While patients often seek to receive a diagnosis, emergency care professionals typically seek to rule-out life-threatening conditions, and therefore diagnoses may not be reached in this setting [40]. Participants found this uncertainty difficult to accept without explanation, expecting the tests and processes they underwent to provide the desired information. Interview participants often sought reassurance about the severity of their problem, which can be provided even in the absence of a diagnosis.

Consultations could support patients’ requirements by using shared decision-making models [41]. We had approached this study with an assumption that shared decision-making was always an aspirational goal. However, not all interview participants wished to be active decision-makers. Professionals should elicit preferences regarding the nature and depth of information and the extent of involvement in decision-making [32, 42].

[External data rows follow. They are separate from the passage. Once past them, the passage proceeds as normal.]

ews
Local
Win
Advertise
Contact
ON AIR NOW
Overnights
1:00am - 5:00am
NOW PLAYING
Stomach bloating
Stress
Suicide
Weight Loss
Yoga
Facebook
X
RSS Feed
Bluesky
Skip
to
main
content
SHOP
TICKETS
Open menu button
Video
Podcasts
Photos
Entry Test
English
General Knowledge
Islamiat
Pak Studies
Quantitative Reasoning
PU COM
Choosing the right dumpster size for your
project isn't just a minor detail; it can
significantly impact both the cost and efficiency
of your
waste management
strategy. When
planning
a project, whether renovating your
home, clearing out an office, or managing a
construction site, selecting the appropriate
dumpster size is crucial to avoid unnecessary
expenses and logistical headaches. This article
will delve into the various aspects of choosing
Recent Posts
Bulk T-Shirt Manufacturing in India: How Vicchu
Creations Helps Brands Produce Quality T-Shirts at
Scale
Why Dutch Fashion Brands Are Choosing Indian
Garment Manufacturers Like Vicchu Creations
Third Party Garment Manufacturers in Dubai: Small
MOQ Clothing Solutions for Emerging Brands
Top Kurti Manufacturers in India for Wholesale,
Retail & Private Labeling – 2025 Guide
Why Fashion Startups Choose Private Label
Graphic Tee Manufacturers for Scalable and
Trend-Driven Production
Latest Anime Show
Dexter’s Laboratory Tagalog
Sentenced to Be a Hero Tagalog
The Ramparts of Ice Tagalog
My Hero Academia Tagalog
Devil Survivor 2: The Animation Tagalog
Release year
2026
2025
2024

Many participants felt concerned about burdening the healthcare system or wasting professionals’ time. They had often carefully considered accessing acute care, after exhausting community-based options or contacting relatives as if to seek validation [43]. There is a risk that crowded systems becoming process-oriented at the expense of being person-centred, thus exacerbating concerns of legitimacy. Concerns may be allayed through affirmation during consultations [36, 44]

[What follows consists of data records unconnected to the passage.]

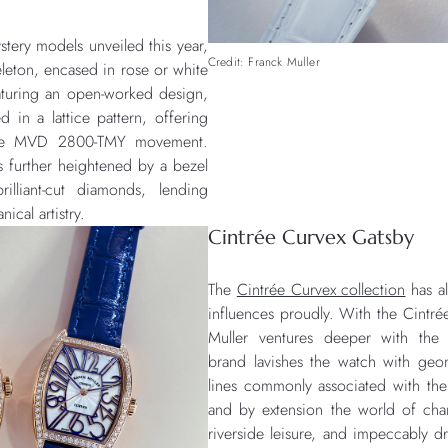
tery models unveiled this year,
Credit: Franck Muller
leton, encased in rose or white
aturing an open-worked design,
d in a lattice pattern, offering
o the MVD 2800-TMY movement.
is further heightened by a bezel
lliant-cut diamonds, lending
ical artistry.
Cintrée Curvex Gatsby
The
Cintrée Curvex collection
has a
influences proudly. With the Cintré
Muller ventures deeper with the 
brand lavishes the watch with geo
lines commonly associated with t
and by extension the world of cha
riverside leisure, and impeccably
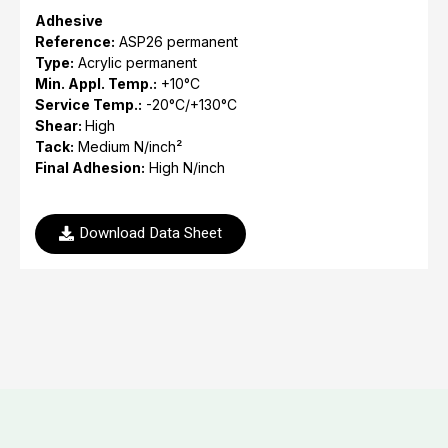
Adhesive
Reference:
ASP26 permanent
Type:
Acrylic permanent
Min. Appl. Temp.:
+10°C
Service Temp.:
-20°C/+130°C
Shear:
High
Tack:
Medium N/inch²
Final Adhesion:
High N/inch
Download Data Sheet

Acute healthcare outcome goals among older people with frailty can be categorised as ‘Autonomy’ (information, control, and security) and ‘Functioning’ (physical, psychosocial, and relief). The novel sub-theme ‘security’, comprising feeling safe in living place, routine, and health, was common to most interview participants. Healthcare professionals should be mindful of the insecurity which people with frailty live with day-to-day, and thus appreciate their need for reassurance around likely illness and recovery trajectories. Patients will have probably reflected on their health and outcome goals and may have delayed seeking healthcare for fear of being a burden or of not recovering. It should be remembered that frailty reflects the heterogeneity of the older population: outcome goals and decision-making preferences should be explored and ascertained on an individual basis. However, this framework can be considered and discussed with older people with frailty in the acute setting to aid elicitation of outcome goals and consequent holistic management.